> Aim of the exercise: Should a line in the entries below contain "definition", return that line.

> Data to examine:
>>>

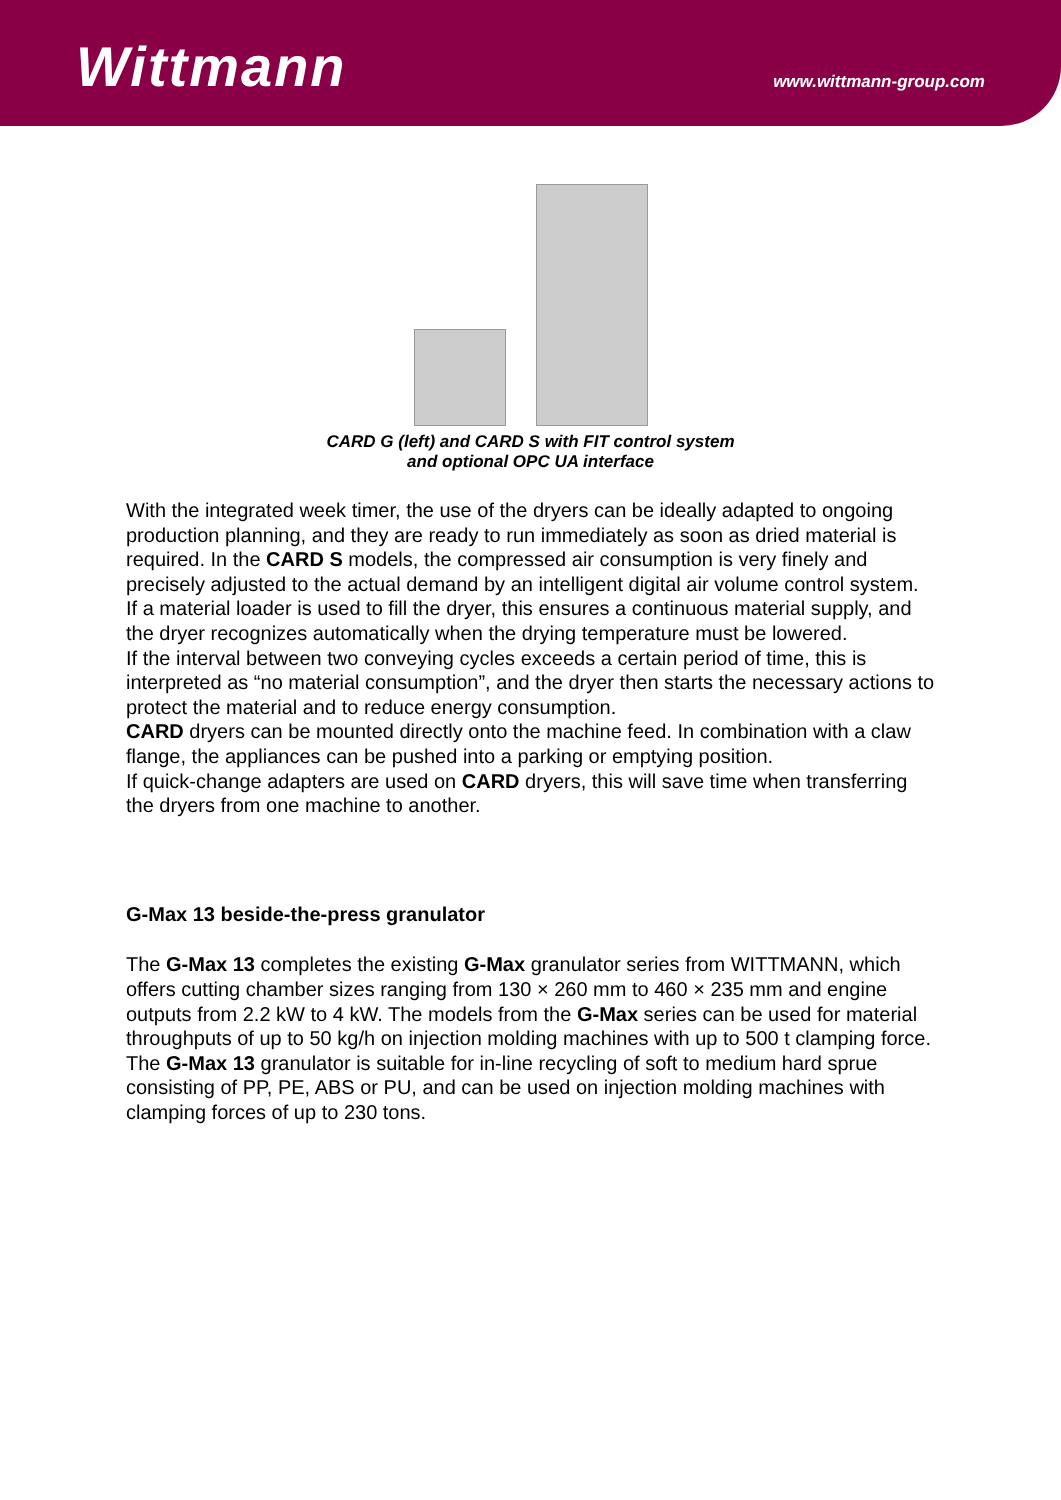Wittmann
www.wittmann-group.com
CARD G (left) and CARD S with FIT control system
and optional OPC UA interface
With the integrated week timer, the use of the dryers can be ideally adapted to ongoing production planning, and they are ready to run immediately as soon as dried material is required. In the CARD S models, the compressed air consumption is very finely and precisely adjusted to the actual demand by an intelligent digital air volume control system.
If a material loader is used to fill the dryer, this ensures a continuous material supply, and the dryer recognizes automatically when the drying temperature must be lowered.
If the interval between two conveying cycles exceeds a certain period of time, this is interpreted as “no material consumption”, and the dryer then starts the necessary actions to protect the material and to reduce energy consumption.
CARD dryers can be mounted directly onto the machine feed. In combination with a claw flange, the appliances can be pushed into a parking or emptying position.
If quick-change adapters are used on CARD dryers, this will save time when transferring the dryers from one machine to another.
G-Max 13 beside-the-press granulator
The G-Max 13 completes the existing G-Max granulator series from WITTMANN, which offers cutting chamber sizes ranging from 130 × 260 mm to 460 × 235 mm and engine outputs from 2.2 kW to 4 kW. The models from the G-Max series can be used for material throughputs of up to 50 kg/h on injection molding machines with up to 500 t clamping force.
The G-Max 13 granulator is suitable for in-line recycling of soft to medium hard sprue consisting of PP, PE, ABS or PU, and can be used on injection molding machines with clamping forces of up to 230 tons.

<<<
>>>

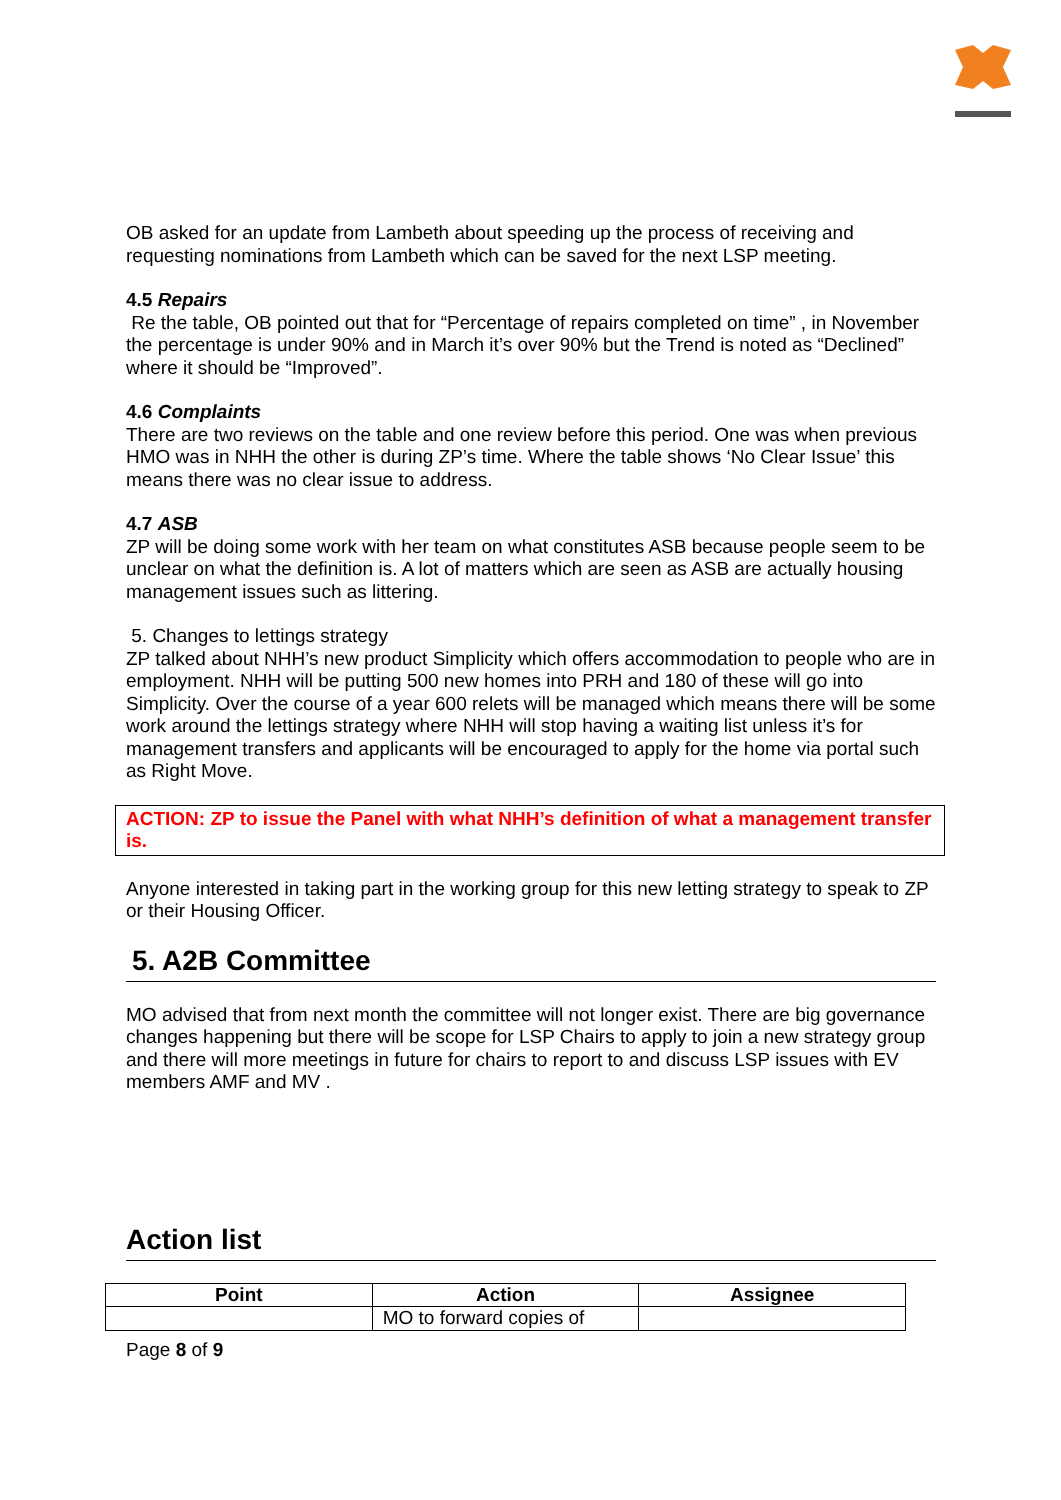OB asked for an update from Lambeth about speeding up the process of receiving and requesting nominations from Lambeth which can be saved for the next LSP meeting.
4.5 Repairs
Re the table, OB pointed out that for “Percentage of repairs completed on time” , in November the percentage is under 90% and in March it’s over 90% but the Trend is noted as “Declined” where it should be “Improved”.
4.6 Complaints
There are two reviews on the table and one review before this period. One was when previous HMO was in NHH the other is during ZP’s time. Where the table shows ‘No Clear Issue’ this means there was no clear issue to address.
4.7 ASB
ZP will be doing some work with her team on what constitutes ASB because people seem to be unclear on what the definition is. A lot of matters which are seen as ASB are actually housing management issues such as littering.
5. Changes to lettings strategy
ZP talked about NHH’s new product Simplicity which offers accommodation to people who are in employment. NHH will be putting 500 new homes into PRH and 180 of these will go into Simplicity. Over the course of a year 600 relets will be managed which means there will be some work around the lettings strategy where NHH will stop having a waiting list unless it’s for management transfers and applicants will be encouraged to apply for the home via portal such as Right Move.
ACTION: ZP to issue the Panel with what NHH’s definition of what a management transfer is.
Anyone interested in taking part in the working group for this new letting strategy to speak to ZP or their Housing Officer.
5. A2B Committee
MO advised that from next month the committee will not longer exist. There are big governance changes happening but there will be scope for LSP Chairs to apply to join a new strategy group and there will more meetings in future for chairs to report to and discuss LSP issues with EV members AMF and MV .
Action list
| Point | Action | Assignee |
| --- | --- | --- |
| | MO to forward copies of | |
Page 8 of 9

<<<

> Answer space:
ZP will be doing some work with her team on what constitutes ASB because people seem to be unclear on what the definition is. A lot of matters which are seen as ASB are actually housing management issues such as littering.
ACTION: ZP to issue the Panel with what NHH’s definition of what a management transfer is.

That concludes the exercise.